• Problem: Rewrite the lines of the material starting with the line that contains "Which series reaches" and going on through the line that contains "Is there a majority slice in this chart?", replacing "slice" with "segment" and keeping everything else the same. Leave out the pictures.

[Data supplied — start]

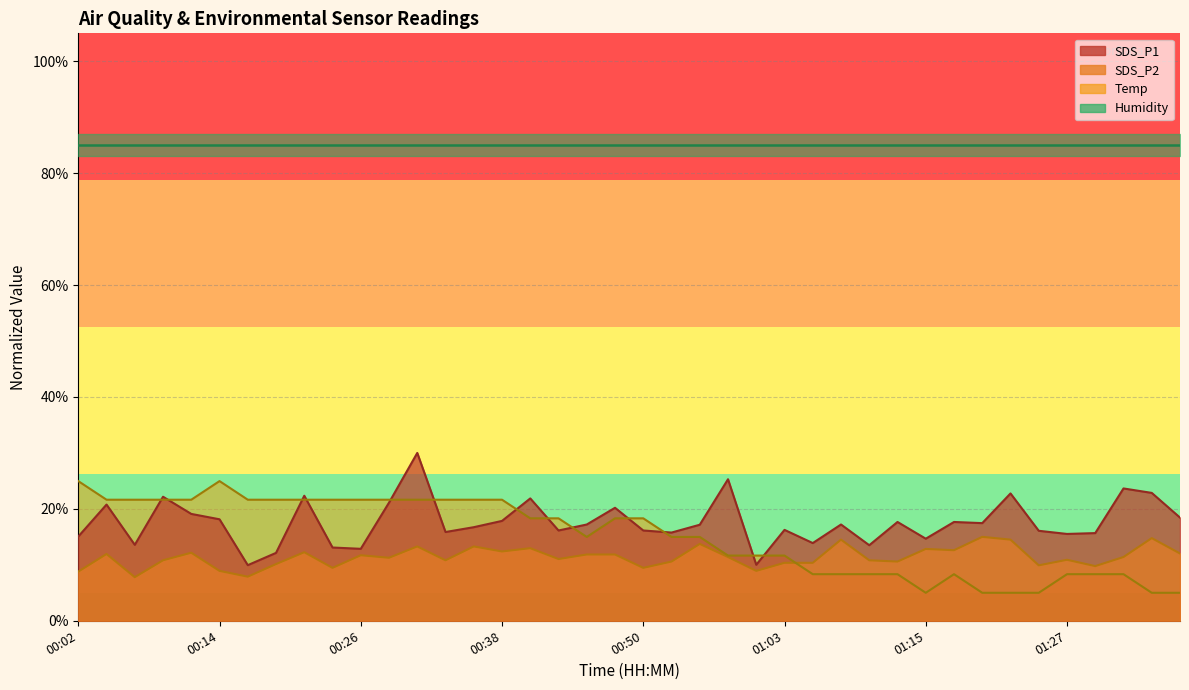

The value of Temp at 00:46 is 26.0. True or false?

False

[Data supplied — finish]
[Data supplied — start]

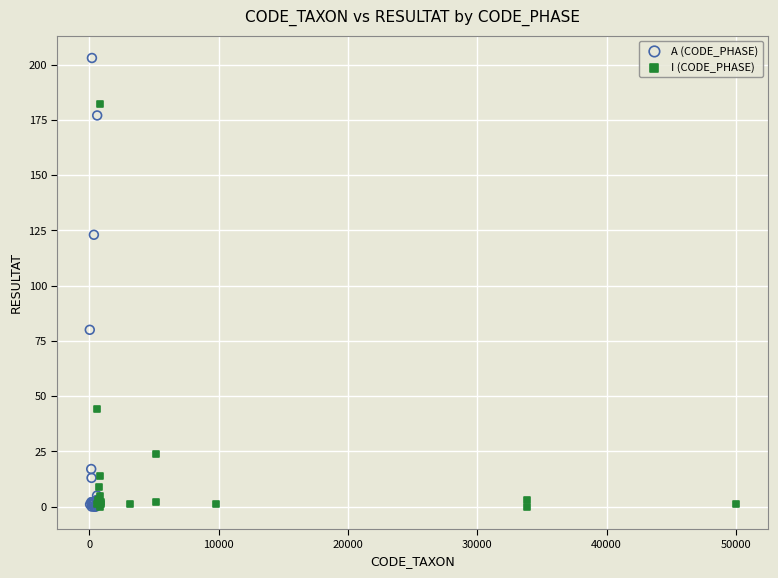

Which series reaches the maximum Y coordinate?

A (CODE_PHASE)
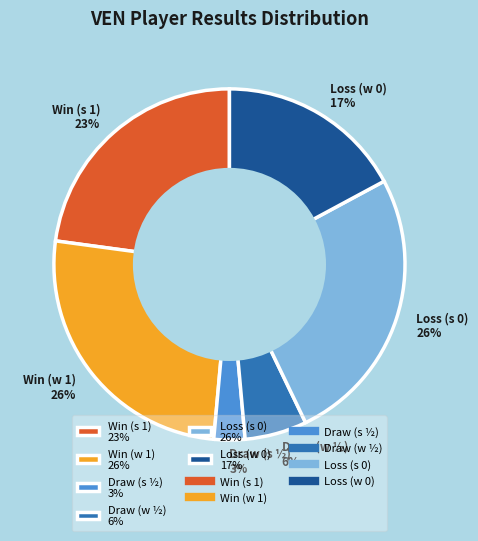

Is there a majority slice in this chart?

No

[Data supplied — finish]
[Data supplied — start]

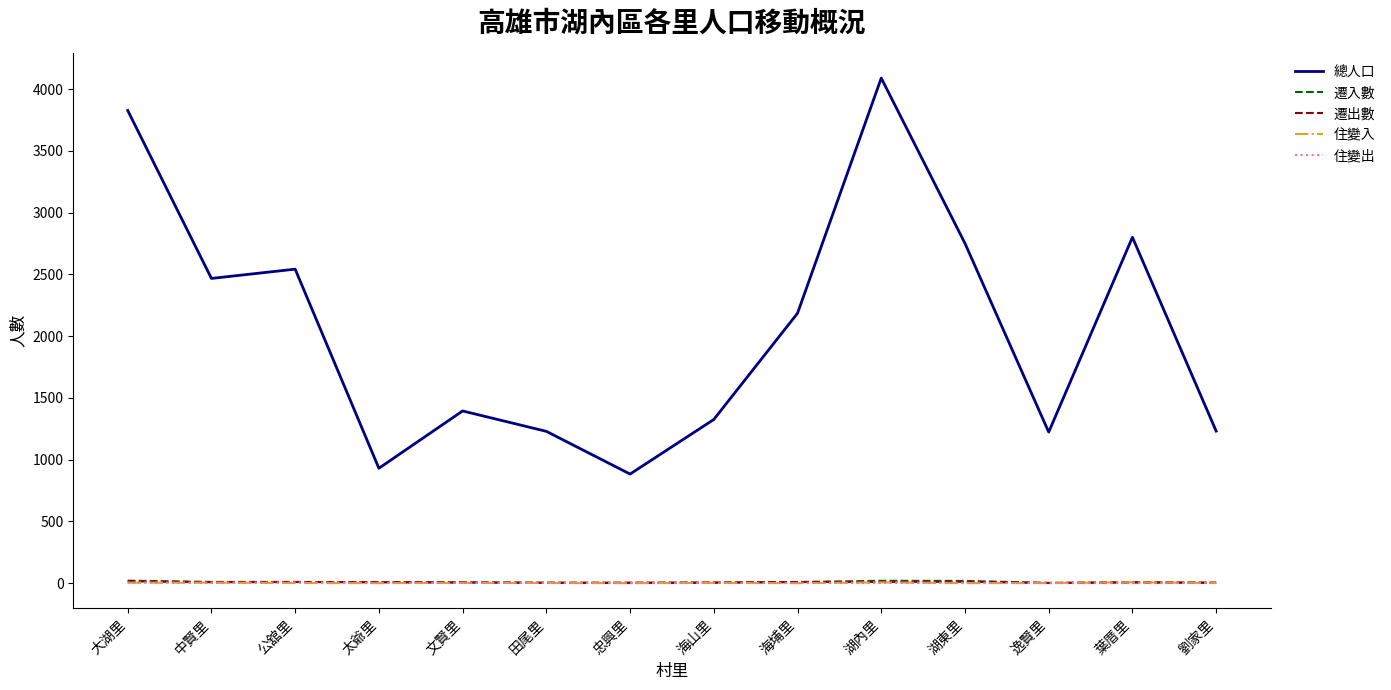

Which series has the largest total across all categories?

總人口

[Data supplied — finish]

• Task output:
Which series reaches the maximum Y coordinate?

A (CODE_PHASE)

Is there a majority segment in this chart?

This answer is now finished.